## Solvable Quintics, Part 2

In the 1850’s, Jerrard showed that a Tschirnhausen transformation could reduce in radicals the general quintic into one missing three terms,

$\text{(1)}\;\; x^5+5ax+4b = 0$

In 1864, Bring independently would do the same. It is now known as the Bring-Jerrard quintic.  Such a reduction is important because it proved that a formula for the general quintic does exist, albeit it went beyond radicals and used elliptic functions, as was first done by Hermite.

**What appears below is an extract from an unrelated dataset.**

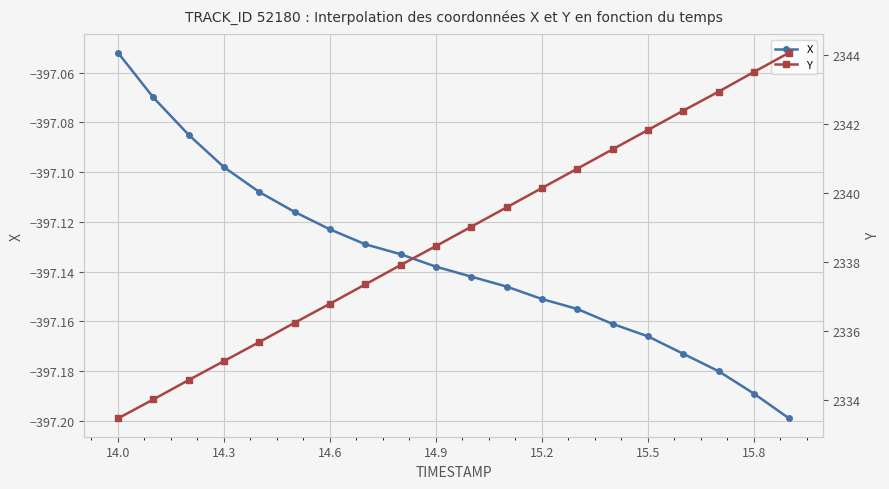

What are all the series names shown in the legend?

X, Y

In 1885, Runge et al showed that all solvable quintics [1] with rational coefficients have the form,

$x^5+5\,\frac{4u+3}{u^2+1}xz^4+4\,\frac{(2u+1)(4u+3)}{u^2+1}z^5 = 0$

A century later, Spearman and Williams gave their version,

$x^5+5\,\frac{4v+3}{v^2+1}xz^4+4\,\frac{-2v+11}{\,v^2+1}z^5 = 0$

So which is it? It turns out they are two sides of the same coin. Using the Spearman-Williams parametrization, let,

$a = \frac{4v+3}{v^2+1}z^4$

$b = \frac{-2v+11}{\,v^2+1}z^5$

and eliminating v between them using resultants, one gets,

$\text{(2)}\;\; 4az^6+8bz^5-5a^2z^2+2abz-b^2 = 0$

This is one of the simplest sextic resolvents for the quintic:  given {a, b}, if one can solve for z, then [1] is solvable. Since [2] is only a quadratic for b, we can easily solve for it,

$b = az+4z^5+2z\sqrt{(a+z^4)(-a+4z^4)}$

Still let,

$a= \frac{4v+3}{v^2+1}z^4$

and substituting it into the positive case of the square root yields the b of the 1885 version, while the negative case gives the b of the 1994 one, proving that they are indeed two sides of the same coin.